--- Provided data ---

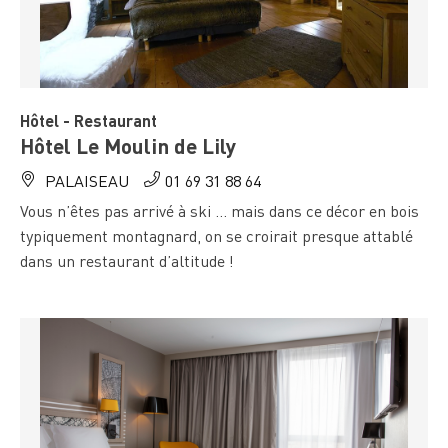
Hôtel - Restaurant
Hôtel Le Moulin de Lily
PALAISEAU
01 69 31 88 64
Vous n’êtes pas arrivé à ski … mais dans ce décor en bois
typiquement montagnard, on se croirait presque attablé
dans un restaurant d’altitude !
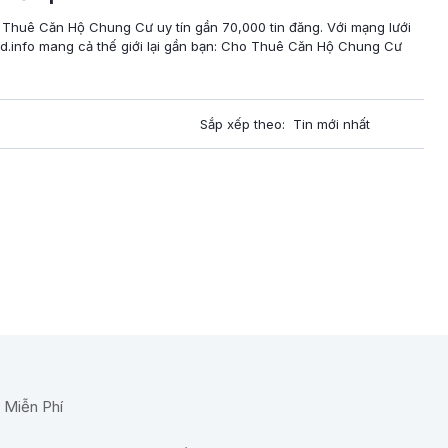
o Thuê Căn Hộ Chung Cư uy tín gần 70,000 tin đăng. Với mạng lưới
d.info mang cả thế giới lại gần bạn: Cho Thuê Căn Hộ Chung Cư
Sắp xếp theo:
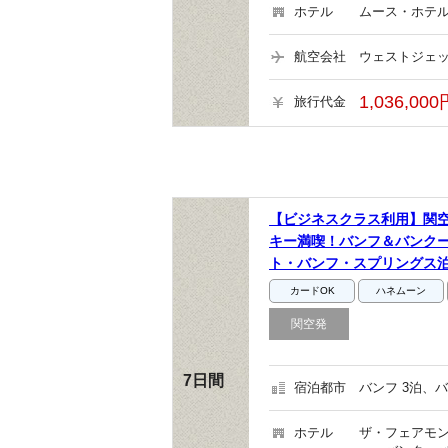
ホテル
ムース・ホテル
航空会社
ウェストジェッ
1,036,00
旅行代金
【ビジネスクラス利用】関
キー満喫！バンフ＆バンクー
ト・バンフ・スプリングス
カードOK
ハネムーン
関空発
7日間
宿泊都市
バンフ 3泊、バ
ホテル
ザ・フェアモン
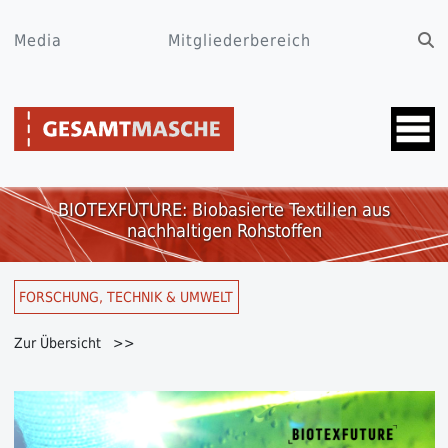
Media
Mitgliederbereich
BIOTEXFUTURE: Biobasierte Textilien aus
nachhaltigen Rohstoffen
FORSCHUNG, TECHNIK & UMWELT
Zur Übersicht >>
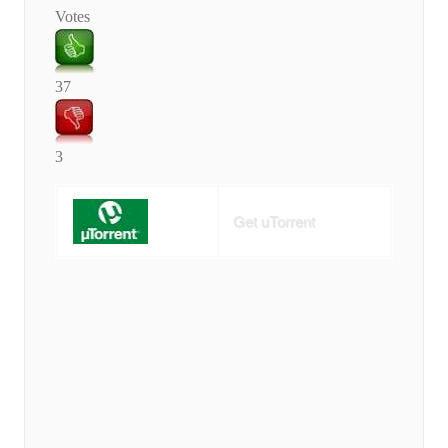
Votes
37
3
Get uTorrent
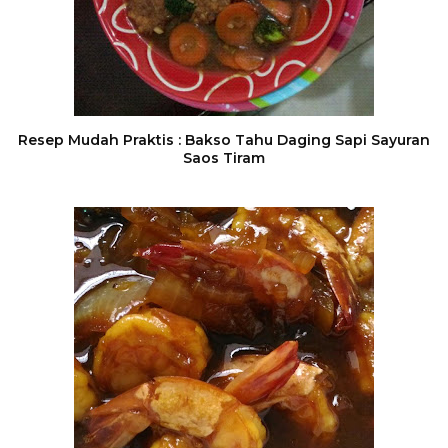
Resep Mudah Praktis : Bakso Tahu Daging Sapi Sayuran
Saos Tiram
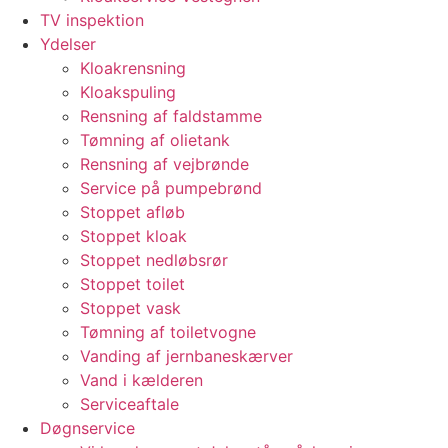
TV inspektion
Ydelser
Kloakrensning
Kloakspuling
Rensning af faldstamme
Tømning af olietank
Rensning af vejbrønde
Service på pumpebrønd
Stoppet afløb
Stoppet kloak
Stoppet nedløbsrør
Stoppet toilet
Stoppet vask
Tømning af toiletvogne
Vanding af jernbaneskærver
Vand i kælderen
Serviceaftale
Døgnservice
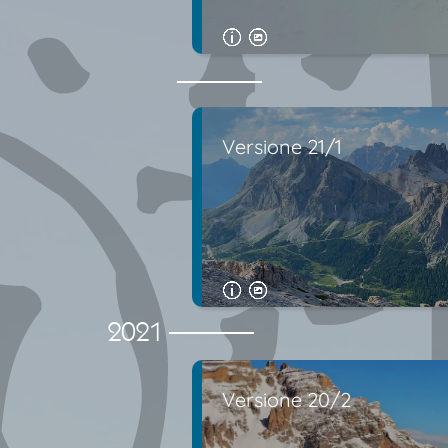
Versione 21/1
2021
Versione 20/2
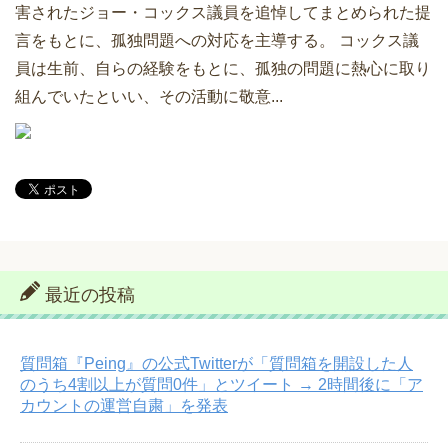
害されたジョー・コックス議員を追悼してまとめられた提
言をもとに、孤独問題への対応を主導する。 コックス議
員は生前、自らの経験をもとに、孤独の問題に熱心に取り
組んでいたといい、その活動に敬意...
最近の投稿
質問箱『Peing』の公式Twitterが「質問箱を開設した人
のうち4割以上が質問0件」とツイート → 2時間後に「ア
カウントの運営自粛」を発表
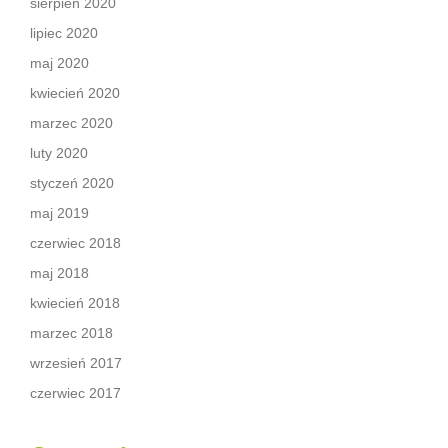
sierpień 2020
lipiec 2020
maj 2020
kwiecień 2020
marzec 2020
luty 2020
styczeń 2020
maj 2019
czerwiec 2018
maj 2018
kwiecień 2018
marzec 2018
wrzesień 2017
czerwiec 2017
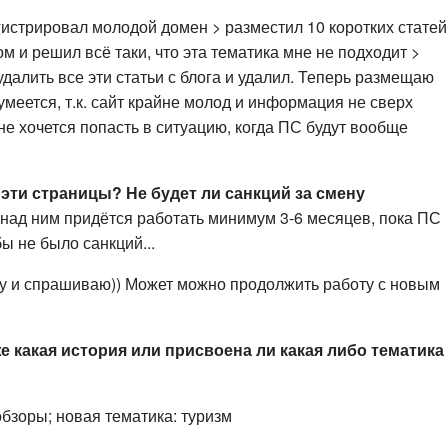
гистрировал молодой домен > разместил 10 коротких статей
м и решил всё таки, что эта тематика мне не подходит >
далить все эти статьи с блога и удалил. Теперь размещаю
зумеется, т.к. сайт крайне молод и информация не сверх
не хочется попасть в ситуацию, когда ПС будут вообще
эти страницы? Не будет ли санкций за смену
о над ним придётся работать минимум 3-6 месяцев, пока ПС
ы не было санкций...
му и спрашиваю)) Может можно продолжить работу с новым
же какая история или присвоена ли какая либо тематика
обзоры; новая тематика: туризм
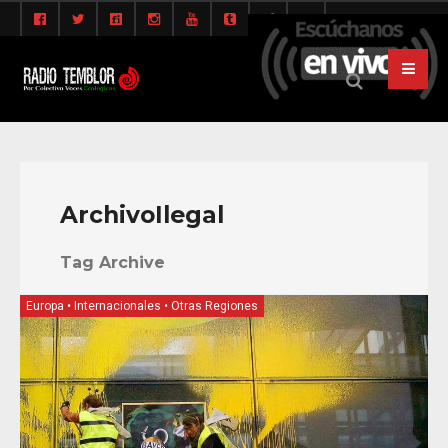
ArchivoIlegal
Tag Archive
Europa
•
Internacionales
•
Otras Regiones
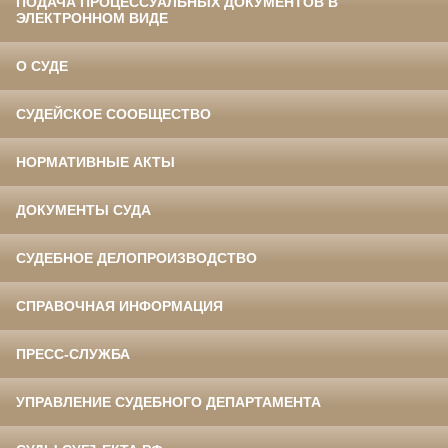
ПОДАЧА ПРОЦЕССУАЛЬНЫХ ДОКУМЕНТОВ В
ЭЛЕКТРОННОМ ВИДЕ
О СУДЕ
СУДЕЙСКОЕ СООБЩЕСТВО
НОРМАТИВНЫЕ АКТЫ
ДОКУМЕНТЫ СУДА
СУДЕБНОЕ ДЕЛОПРОИЗВОДСТВО
СПРАВОЧНАЯ ИНФОРМАЦИЯ
ПРЕСС-СЛУЖБА
УПРАВЛЕНИЕ СУДЕБНОГО ДЕПАРТАМЕНТА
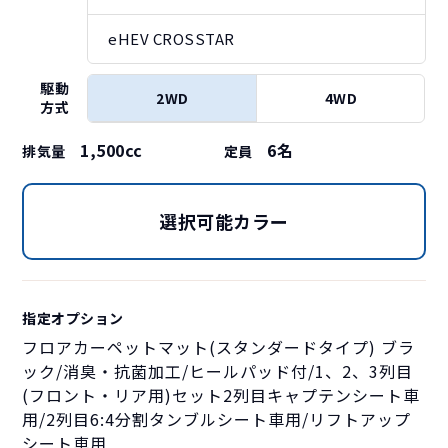
eHEV CROSSTAR
駆動
2WD
4WD
方式
1,500cc
6
名
排気量
定員
選択可能カラー
指定オプション
フロアカーペットマット(スタンダードタイプ) ブラ
ック/消臭・抗菌加工/ヒールパッド付/1、2、3列目
(フロント・リア用)セット2列目キャプテンシート車
用/2列目6:4分割タンブルシート車用/リフトアップ
シート車用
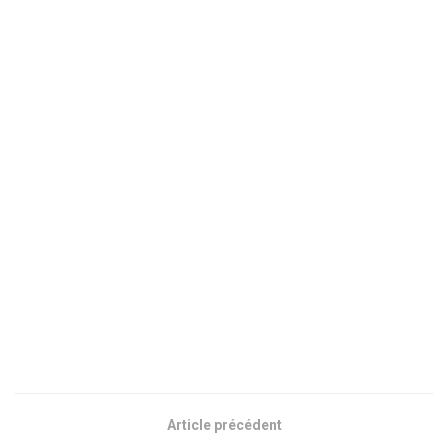
Article précédent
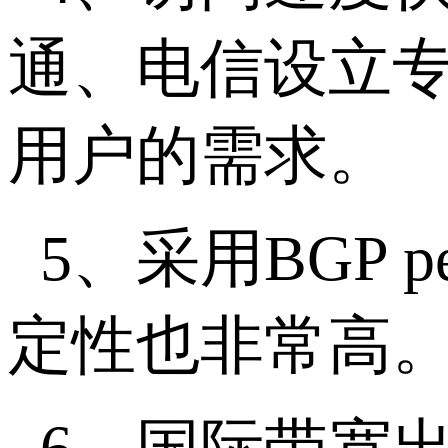
通、电信设立专
用户的需求。
5、采用BGP 
定性也非常高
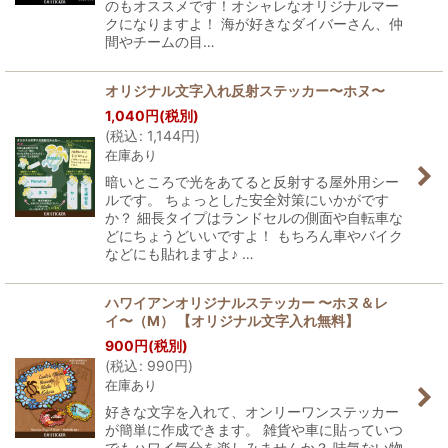
のもオススメです！オシャレなオリジナルマー
クになりますよ！ 海が好きなダイバーさん、仲
間やチームの目…
オリジナル文字入れ反射ステッカー〜ホヌ〜
1,040
円
(税別)
(
税込
:
1,144
円
)
在庫あり
暗いところで光をあてると反射する屋外用シー
ルです。 ちょっとした安全対策にいかがです
か？ 細長タイプはランドセルの側面や自転車な
どにちょうどいいですよ！ もちろん車やバイク
などにも貼れますよ♪ …
ハワイアンオリジナルステッカー 〜ホヌ＆レ
イ〜（M） 【オリジナル文字入れ無料】
900
円
(税別)
(
税込
:
990
円
)
在庫あり
好きな文字を入れて、オンリーワンステッカー
が簡単に作成できます。 雑貨や車に貼っていつ
でもハワイ気分を楽しみませんか？ 味気ない物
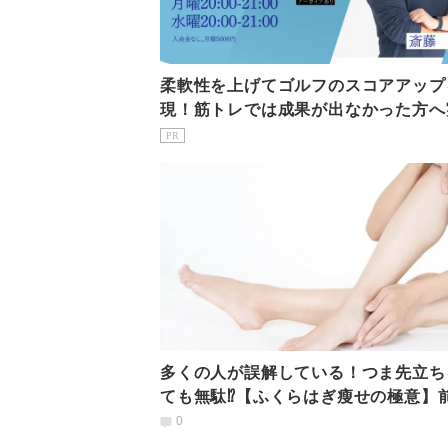
柔軟性を上げてゴルフのスコアアップ
現！筋トレでは成果が出なかった方へ
済みのプログラム
PR
多くの人が誤解している！つま先立ち
ても無駄⁉【ふくらはぎ瘦せの極意】
0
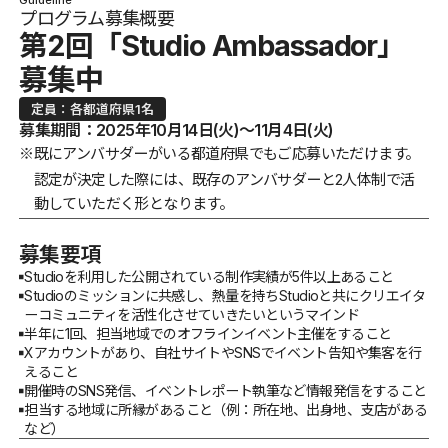
Guideline
プログラム募集概要
第2回「Studio Ambassador」
募集中
定員：各都道府県1名
募集期間：2025年10月14日(火)〜11月4日(火)
※
既にアンバサダーがいる都道府県でもご応募いただけます。
認定が決定した際には、既存のアンバサダーと2人体制で活
動していただく形となります。
募集要項
Studioを利用した公開されている制作実績が5件以上あること
Studioのミッションに共感し、熱量を持ちStudioと共にクリエイタ
ーコミュニティを活性化させていきたいというマインド
半年に1回、担当地域でのオフラインイベント主催をすること
Xアカウントがあり、自社サイトやSNSでイベント告知や集客を行
えること
開催時のSNS発信、イベントレポート執筆など情報発信をすること
担当する地域に所縁があること（例：所在地、出身地、支店がある
など）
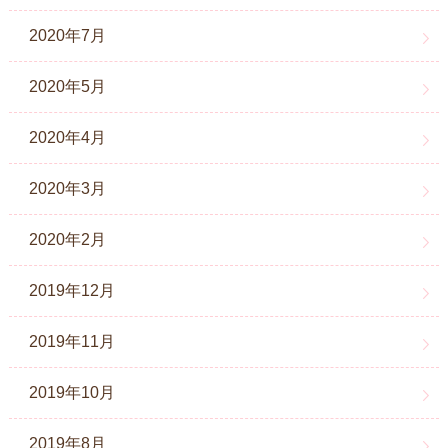
2020年7月
2020年5月
2020年4月
2020年3月
2020年2月
2019年12月
2019年11月
2019年10月
2019年8月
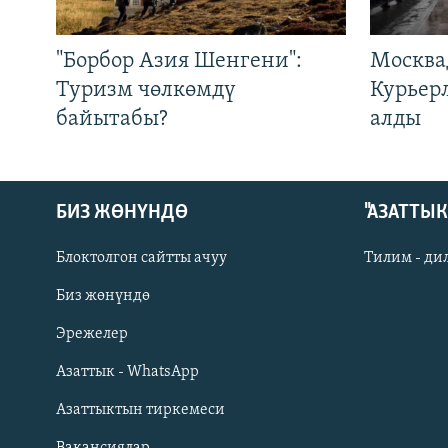
"Борбор Азия Шенгени":
Москва
Туризм чөлкөмдү
Курьер
байытабы?
алды
БИЗ ЖӨНҮНДӨ
"АЗАТТЫ
Блоктолгон сайтты ачуу
Тилим - ди
Биз жөнүндө
Русский
Эрежелер
Азаттык - WhatsApp
ОНЛАЙН ШЕРИНЕ
Азаттыктын тиркемеси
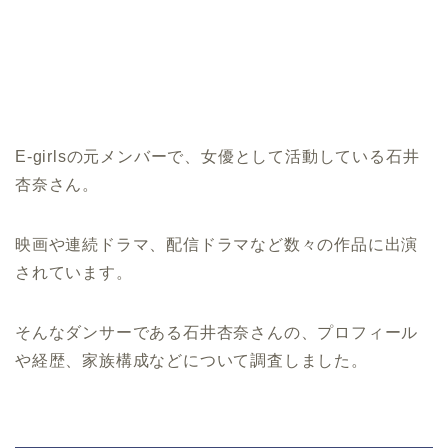
E-girlsの元メンバーで、女優として活動している石井
杏奈さん。
映画や連続ドラマ、配信ドラマなど数々の作品に出演
されています。
そんなダンサーである石井杏奈さんの、プロフィール
や経歴、家族構成などについて調査しました。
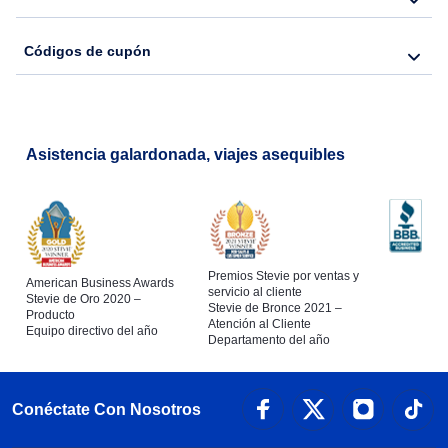
Códigos de cupón
Asistencia galardonada, viajes asequibles
Premios Stevie por ventas y
American Business Awards
servicio al cliente
Stevie de Oro 2020 –
Stevie de Bronce 2021 –
Producto
Atención al Cliente
Equipo directivo del año
Departamento del año
Conéctate Con Nosotros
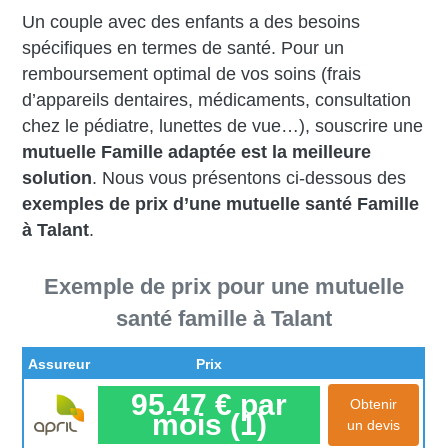
Un couple avec des enfants a des besoins
spécifiques en termes de santé. Pour un
remboursement optimal de vos soins (frais
d’appareils dentaires, médicaments, consultation
chez le pédiatre, lunettes de vue…), souscrire une
mutuelle Famille adaptée est la meilleure
solution
. Nous vous présentons ci-dessous des
exemples de prix d’une mutuelle santé Famille
à Talant
.
Exemple de prix pour une mutuelle
santé famille à Talant
Assureur
Prix
95.47 € par
Obtenir
mois (1)
un devis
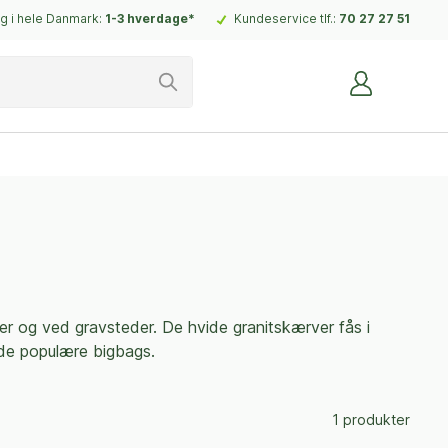
g i hele Danmark:
1-3 hverdage*
Kundeservice tlf.:
70 27 27 51
kker og ved gravsteder. De hvide granitskærver fås i
i de populære bigbags.
1 produkter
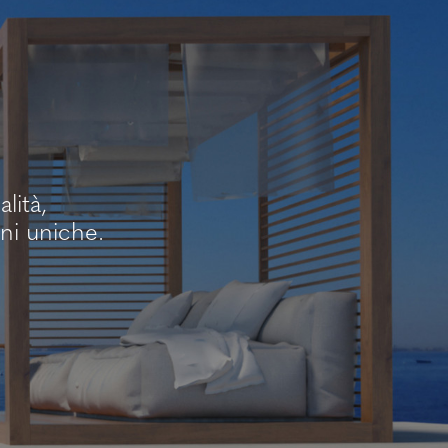
lità,
ni uniche.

---

Exercise instructions: Would you retype the entries above in full, exactly as written, minus the pictures?

Reply:
Hôtel - Restaurant
Hôtel Le Moulin de Lily
PALAISEAU
01 69 31 88 64
Vous n’êtes pas arrivé à ski … mais dans ce décor en bois
typiquement montagnard, on se croirait presque attablé
dans un restaurant d’altitude !
o Thuê Căn Hộ Chung Cư uy tín gần 70,000 tin đăng. Với mạng lưới
d.info mang cả thế giới lại gần bạn: Cho Thuê Căn Hộ Chung Cư
Sắp xếp theo:
ホテル
ムース・ホテル
航空会社
ウェストジェッ
1,036,00
旅行代金
【ビジネスクラス利用】関
キー満喫！バンフ＆バンクー
ト・バンフ・スプリングス
カードOK
ハネムーン
関空発
7日間
宿泊都市
バンフ 3泊、バ
ホテル
ザ・フェアモン
Media
Mitgliederbereich
BIOTEXFUTURE: Biobasierte Textilien aus
nachhaltigen Rohstoffen
FORSCHUNG, TECHNIK & UMWELT
Zur Übersicht >>
Votes
37
3
Get uTorrent
Resep Mudah Praktis : Bakso Tahu Daging Sapi Sayuran
Saos Tiram
TV inspektion
Ydelser
Kloakrensning
Kloakspuling
Rensning af faldstamme
Tømning af olietank
Rensning af vejbrønde
Service på pumpebrønd
Stoppet afløb
Stoppet kloak
Stoppet nedløbsrør
Stoppet toilet
Stoppet vask
Tømning af toiletvogne
Vanding af jernbaneskærver
Vand i kælderen
Serviceaftale
Døgnservice
Versione 21/1
2021
Versione 20/2
害されたジョー・コックス議員を追悼してまとめられた提
言をもとに、孤独問題への対応を主導する。 コックス議
員は生前、自らの経験をもとに、孤独の問題に熱心に取り
組んでいたといい、その活動に敬意...
最近の投稿
質問箱『Peing』の公式Twitterが「質問箱を開設した人
のうち4割以上が質問0件」とツイート → 2時間後に「ア
カウントの運営自粛」を発表
sierpień 2020
lipiec 2020
maj 2020
kwiecień 2020
marzec 2020
luty 2020
styczeń 2020
maj 2019
czerwiec 2018
maj 2018
kwiecień 2018
marzec 2018
wrzesień 2017
czerwiec 2017
гистрировал молодой домен > разместил 10 коротких статей
м и решил всё таки, что эта тематика мне не подходит >
далить все эти статьи с блога и удалил. Теперь размещаю
зумеется, т.к. сайт крайне молод и информация не сверх
не хочется попасть в ситуацию, когда ПС будут вообще
эти страницы? Не будет ли санкций за смену
о над ним придётся работать минимум 3-6 месяцев, пока ПС
ы не было санкций...
му и спрашиваю)) Может можно продолжить работу с новым
же какая история или присвоена ли какая либо тематика
обзоры; новая тематика: туризм
ArchivoIlegal
Tag Archive
Europa
•
Internacionales
•
Otras Regiones
ПОДАЧА ПРОЦЕССУАЛЬНЫХ ДОКУМЕНТОВ В
ЭЛЕКТРОННОМ ВИДЕ
О СУДЕ
СУДЕЙСКОЕ СООБЩЕСТВО
НОРМАТИВНЫЕ АКТЫ
ДОКУМЕНТЫ СУДА
СУДЕБНОЕ ДЕЛОПРОИЗВОДСТВО
СПРАВОЧНАЯ ИНФОРМАЦИЯ
ПРЕСС-СЛУЖБА
УПРАВЛЕНИЕ СУДЕБНОГО ДЕПАРТАМЕНТА
eHEV CROSSTAR
駆動
2WD
4WD
方式
1,500cc
6
名
排気量
定員
選択可能カラー
指定オプション
フロアカーペットマット(スタンダードタイプ) ブラ
ック/消臭・抗菌加工/ヒールパッド付/1、2、3列目
(フロント・リア用)セット2列目キャプテンシート車
用/2列目6:4分割タンブルシート車用/リフトアップ
シート車用
Article précédent
通、电信设立专
用户的需求。
5、采用BGP 
定性也非常高
のもオススメです！オシャレなオリジナルマー
クになりますよ！ 海が好きなダイバーさん、仲
間やチームの目…
オリジナル文字入れ反射ステッカー〜ホヌ〜
1,040
円
(税別)
(
税込
:
1,144
円
)
在庫あり
暗いところで光をあてると反射する屋外用シー
ルです。 ちょっとした安全対策にいかがです
か？ 細長タイプはランドセルの側面や自転車な
どにちょうどいいですよ！ もちろん車やバイク
などにも貼れますよ♪ …
ハワイアンオリジナルステッカー 〜ホヌ＆レ
イ〜（M） 【オリジナル文字入れ無料】
900
円
(税別)
(
税込
:
990
円
)
在庫あり
好きな文字を入れて、オンリーワンステッカー
が簡単に作成できます。 雑貨や車に貼っていつ
でもハワイ気分を楽しみませんか？ 味気ない物
柔軟性を上げてゴルフのスコアアップ
現！筋トレでは成果が出なかった方へ
済みのプログラム
PR
多くの人が誤解している！つま先立ち
ても無駄⁉【ふくらはぎ瘦せの極意】
0
Guideline
プログラム募集概要
第2回「Studio Ambassador」
募集中
定員：各都道府県1名
募集期間：2025年10月14日(火)〜11月4日(火)
※
既にアンバサダーがいる都道府県でもご応募いただけます。
認定が決定した際には、既存のアンバサダーと2人体制で活
動していただく形となります。
募集要項
Studioを利用した公開されている制作実績が5件以上あること
Studioのミッションに共感し、熱量を持ちStudioと共にクリエイタ
ーコミュニティを活性化させていきたいというマインド
半年に1回、担当地域でのオフラインイベント主催をすること
Xアカウントがあり、自社サイトやSNSでイベント告知や集客を行
えること
開催時のSNS発信、イベントレポート執筆など情報発信をすること
担当する地域に所縁があること（例：所在地、出身地、支店がある
など）
2020年7月
2020年5月
2020年4月
2020年3月
2020年2月
2019年12月
2019年11月
2019年10月
2019年8月
"Борбор Азия Шенгени":
Москва
Туризм чөлкөмдү
Курьер
байытабы?
алды
БИЗ ЖӨНҮНДӨ
"АЗАТТЫ
Блоктолгон сайтты ачуу
Тилим - ди
Биз жөнүндө
Русский
Эрежелер
Азаттык - WhatsApp
ОНЛАЙН ШЕРИНЕ
Азаттыктын тиркемеси
E-girlsの元メンバーで、女優として活動している石井
杏奈さん。
映画や連続ドラマ、配信ドラマなど数々の作品に出演
されています。
そんなダンサーである石井杏奈さんの、プロフィール
や経歴、家族構成などについて調査しました。
Códigos de cupón
Asistencia galardonada, viajes asequibles
Premios Stevie por ventas y
American Business Awards
servicio al cliente
Stevie de Oro 2020 –
Stevie de Bronce 2021 –
Producto
Atención al Cliente
Equipo directivo del año
Departamento del año
Conéctate Con Nosotros
Un couple avec des enfants a des besoins
spécifiques en termes de santé. Pour un
remboursement optimal de vos soins (frais
d’appareils dentaires, médicaments, consultation
chez le pédiatre, lunettes de vue…), souscrire une
mutuelle Famille adaptée est la meilleure
solution
. Nous vous présentons ci-dessous des
exemples de prix d’une mutuelle santé Famille
à Talant
.
Exemple de prix pour une mutuelle
santé famille à Talant
Assureur
Prix
95.47 € par
Obtenir
mois (1)
un devis
g i hele Danmark:
1-3 hverdage*
Kundeservice tlf.:
70 27 27 51
kker og ved gravsteder. De hvide granitskærver fås i
i de populære bigbags.
1 produkter
lità,
ni uniche.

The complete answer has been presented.